** Opening INFORMATION PROVIDED block **

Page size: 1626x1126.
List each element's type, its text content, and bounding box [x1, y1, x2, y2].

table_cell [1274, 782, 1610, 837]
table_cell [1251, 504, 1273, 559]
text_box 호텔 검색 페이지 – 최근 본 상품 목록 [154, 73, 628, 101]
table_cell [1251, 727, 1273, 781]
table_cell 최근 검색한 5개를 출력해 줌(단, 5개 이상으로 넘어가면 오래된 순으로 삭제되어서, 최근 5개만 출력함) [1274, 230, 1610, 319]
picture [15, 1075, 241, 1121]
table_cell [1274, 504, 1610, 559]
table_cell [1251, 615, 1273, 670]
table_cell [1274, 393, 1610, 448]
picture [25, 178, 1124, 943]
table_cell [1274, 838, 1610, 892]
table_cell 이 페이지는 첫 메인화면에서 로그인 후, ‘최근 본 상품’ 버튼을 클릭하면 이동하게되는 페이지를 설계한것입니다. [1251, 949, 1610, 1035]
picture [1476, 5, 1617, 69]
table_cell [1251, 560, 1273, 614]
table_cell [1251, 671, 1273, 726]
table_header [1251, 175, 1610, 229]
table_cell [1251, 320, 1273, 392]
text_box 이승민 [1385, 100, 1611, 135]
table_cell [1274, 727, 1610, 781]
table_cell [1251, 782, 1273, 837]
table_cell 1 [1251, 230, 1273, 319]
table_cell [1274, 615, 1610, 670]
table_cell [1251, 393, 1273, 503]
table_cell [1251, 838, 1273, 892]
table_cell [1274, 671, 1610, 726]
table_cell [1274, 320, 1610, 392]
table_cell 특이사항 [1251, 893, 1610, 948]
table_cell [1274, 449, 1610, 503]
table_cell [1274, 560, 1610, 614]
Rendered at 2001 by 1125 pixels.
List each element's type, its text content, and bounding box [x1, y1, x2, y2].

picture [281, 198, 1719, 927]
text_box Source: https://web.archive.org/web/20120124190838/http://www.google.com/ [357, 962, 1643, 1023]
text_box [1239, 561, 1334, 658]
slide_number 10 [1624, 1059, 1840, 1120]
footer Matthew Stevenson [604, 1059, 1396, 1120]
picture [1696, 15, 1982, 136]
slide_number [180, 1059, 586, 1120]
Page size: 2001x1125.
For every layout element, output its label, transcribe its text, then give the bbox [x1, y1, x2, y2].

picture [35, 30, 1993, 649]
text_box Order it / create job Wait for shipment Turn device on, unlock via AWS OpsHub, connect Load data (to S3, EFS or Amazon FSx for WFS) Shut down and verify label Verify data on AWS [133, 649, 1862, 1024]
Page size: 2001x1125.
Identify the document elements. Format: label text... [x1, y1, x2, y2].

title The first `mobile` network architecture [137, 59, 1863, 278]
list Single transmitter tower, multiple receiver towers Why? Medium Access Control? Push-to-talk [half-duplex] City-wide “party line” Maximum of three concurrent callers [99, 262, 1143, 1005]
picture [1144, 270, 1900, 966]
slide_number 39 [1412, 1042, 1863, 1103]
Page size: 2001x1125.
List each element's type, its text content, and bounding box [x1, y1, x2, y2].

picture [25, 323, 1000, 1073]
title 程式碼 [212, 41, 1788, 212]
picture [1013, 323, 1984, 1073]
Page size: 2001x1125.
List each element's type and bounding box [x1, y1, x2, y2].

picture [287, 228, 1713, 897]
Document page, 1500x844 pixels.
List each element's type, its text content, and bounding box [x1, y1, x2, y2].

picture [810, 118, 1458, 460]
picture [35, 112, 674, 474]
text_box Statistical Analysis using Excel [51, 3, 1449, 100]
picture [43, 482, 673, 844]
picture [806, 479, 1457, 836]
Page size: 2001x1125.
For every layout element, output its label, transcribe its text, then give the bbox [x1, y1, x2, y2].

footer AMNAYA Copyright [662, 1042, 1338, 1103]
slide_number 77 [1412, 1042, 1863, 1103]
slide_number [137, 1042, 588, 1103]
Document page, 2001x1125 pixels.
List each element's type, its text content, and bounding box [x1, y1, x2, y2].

** Closing INFORMATION PROVIDED block **

▸ **ACTION ITEM**
Count the lines in the listing above that contain the string "pixels", and give only the count.

▸ **SOLUTION FOR THIS PROBLEM**
3